Terry Lanni, Chairman and Chief Executive Officer of MGM MIRAGE, said, "This acquisition will create the world's leading gaming and leisure company with an unmatched portfolio of resorts. Mandalay is an outstanding franchise with top-notch properties that complement MGM MIRAGE's existing footprint as well as brands that are recognized and respected worldwide. The company also has an extremely talented and motivated group of employees, and we are excited to have them join our team. As our industry becomes increasingly competitive, and our company evolves into a multi-faceted entertainment, business and hospitality franchise, this transaction will allow us to serve the ever-growing needs of our customers with outstanding gaming, lodging, dining, entertainment and convention assets."

"Today's announcement is the culmination of the hard work and dedication of our management team, who built Mandalay Resort Group into a premier company in destination entertainment," said Mike Ensign, Mandalay's Chairman and Chief Executive Officer. "We believe this outstanding combination delivers the full value of our franchise to our shareholders and creates growth opportunities for Mandalay employees. We will devote ourselves to a rapid and smooth integration of the two companies. The new company will prove an influential factor in the future of American entertainment."

Jim Murren, President, Chief Financial Officer and Treasurer of MGM MIRAGE said, "This combination will create a well-capitalized company that will generate significant free cash flow enabling it to further invest in our current portfolio of resorts as well as in new domestic and international growth opportunities.  We strongly believe the opportunities arising from this acquisition can create a meaningful increase in long-term value for MGM MIRAGE shareholders. We are clearly bullish on Las Vegas and its potential, and believe the combination will better position us to meet the needs of a broad range of customers in an increasingly competitive regional and national gaming marketplace."

MGM MIRAGE expects the acquisition to be immediately accretive to earnings per share before synergies and that it will increase free cash flow. Pro forma 2003 revenues for the combined company are $6.5 billion, and MGM MIRAGE will be represented by more than 70,000 employees throughout the world.

Under the terms of the transaction, Mandalay will terminate its quarterly dividend, but the $0.27 per share dividend declared on June 2, 2004, will be paid on August 2, 2004, as previously announced.

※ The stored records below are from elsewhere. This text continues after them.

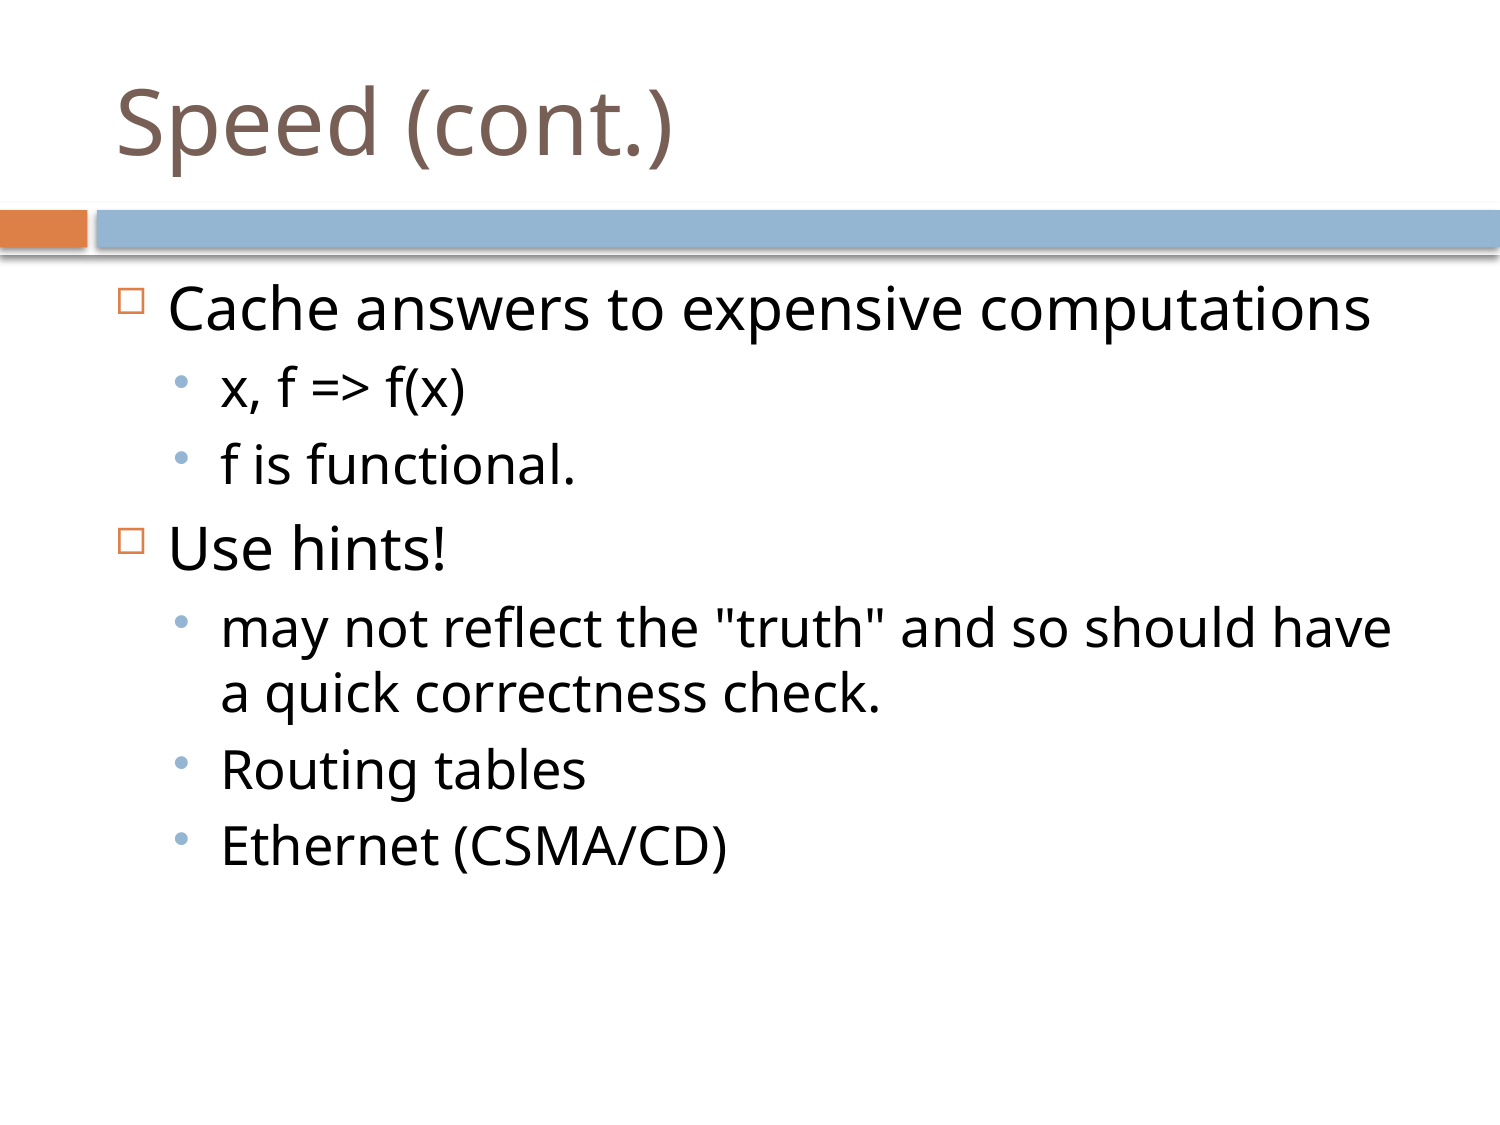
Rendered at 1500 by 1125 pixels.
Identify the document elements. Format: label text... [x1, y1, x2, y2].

title Speed (cont.) [100, 37, 1438, 200]
list Cache answers to expensive computations x, f => f(x) f is functional. Use hints! may not reflect the "truth" and so should have a quick correctness check. Routing tables Ethernet (CSMA/CD) [100, 262, 1438, 1005]
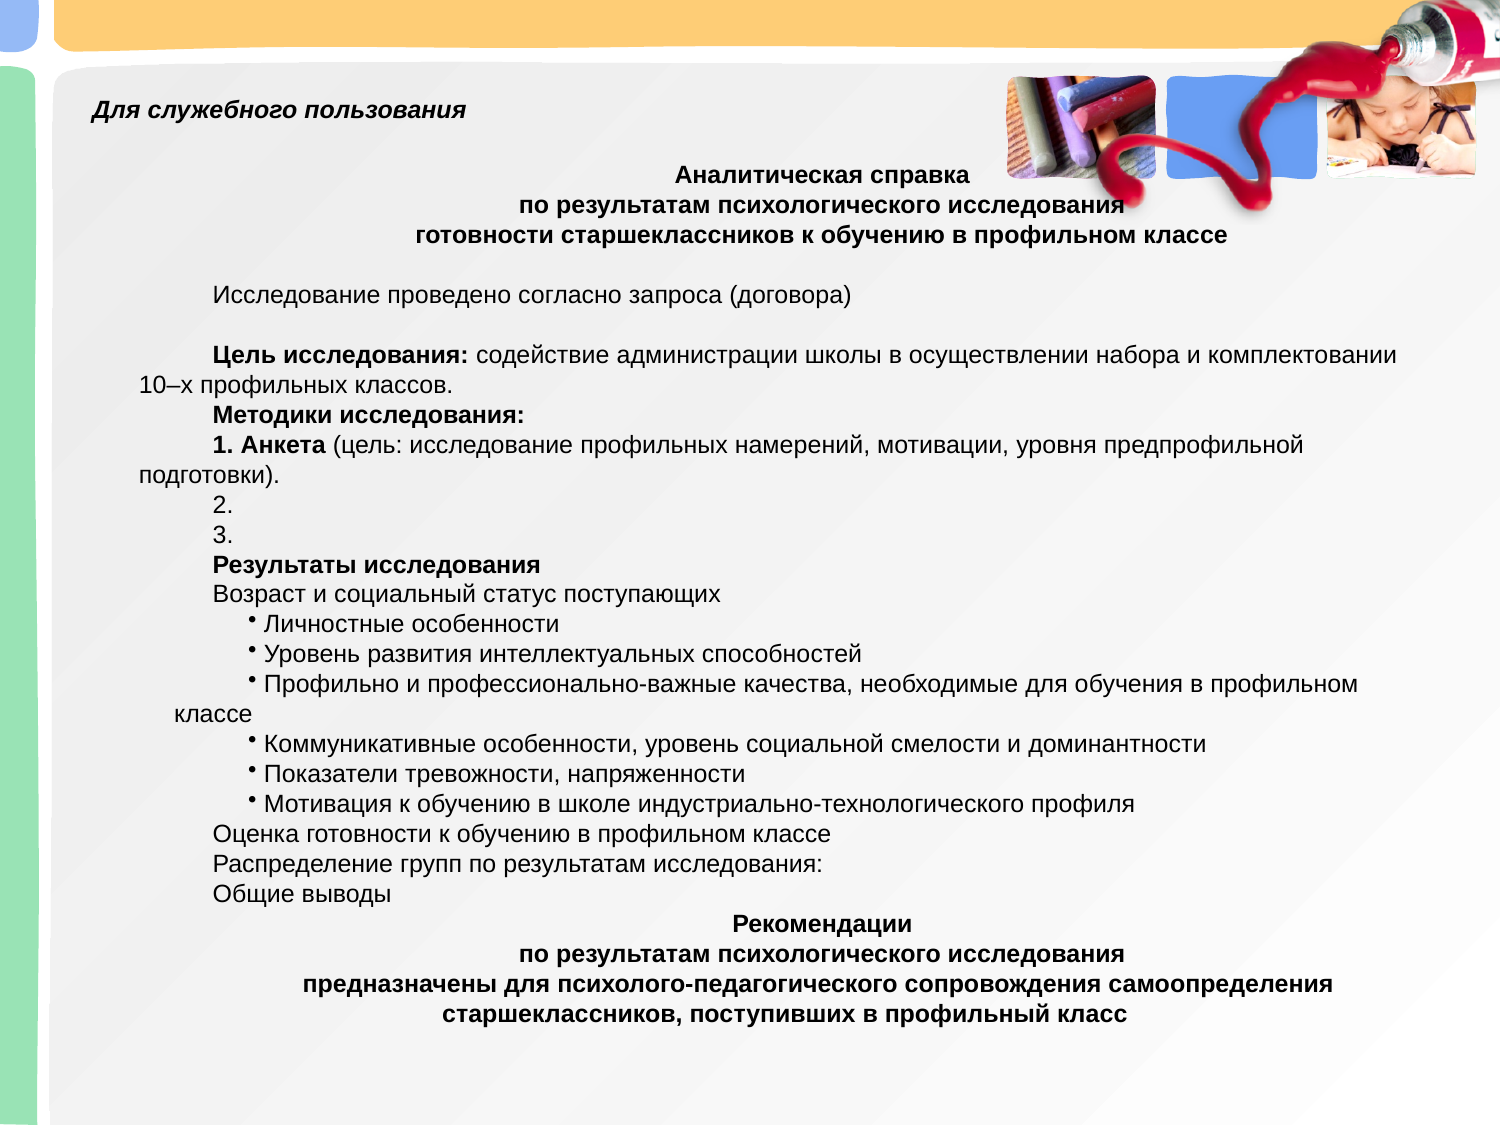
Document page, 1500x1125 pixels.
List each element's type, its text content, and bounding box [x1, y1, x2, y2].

picture [1006, 0, 1500, 225]
text_box Аналитическая справка по результатам психологического исследования готовности старшеклассников к обучению в профильном классе Исследование проведено согласно запроса (договора) Цель исследования: содействие администрации школы в осуществлении набора и комплектовании 10–х профильных классов. Методики исследования: 1. Анкета (цель: исследование профильных намерений, мотивации, уровня предпрофильной подготовки). 2. 3. Результаты исследования Возраст и социальный статус поступающих Личностные особенности Уровень развития интеллектуальных способностей Профильно и профессионально-важные качества, необходимые для обучения в профильном классе Коммуникативные особенности, уровень социальной смелости и доминантности Показатели тревожности, напряженности Мотивация к обучению в школе индустриально-технологического профиля Оценка готовности к обучению в профильном классе Распределение групп по результатам исследования: Общие выводы Рекомендации по результатам психологического исследования предназначены для психолого-педагогического сопровождения самоопределения старшеклассников, поступивших в профильный класс [123, 151, 1447, 1057]
text_box Для служебного пользования [77, 86, 482, 131]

The transaction is subject to the approval of Mandalay shareholders and to the satisfaction of customary closing conditions contained in the merger agreement, including the receipt of all necessary regulatory and governmental approvals. MGM MIRAGE anticipates the transaction will be completed by the first quarter of 2005.

Bank of America Corporation, Citigroup Inc., Deutsche Bank AG, JPMorgan Chase & Co. and Societe Generale Group acted as financial advisors and Morgan Stanley provided a fairness opinion to MGM MIRAGE.  Christensen, Miller, Fink, Jacobs, Glaser, Weil & Shapiro, LLP and Fried, Frank, Harris, Shriver & Jacobson LLP served as legal counsel to MGM MIRAGE.  Merrill Lynch & Co., Inc.  served as financial advisor and Cravath, Swaine & Moore LLP served as legal counsel to Mandalay Resort Group.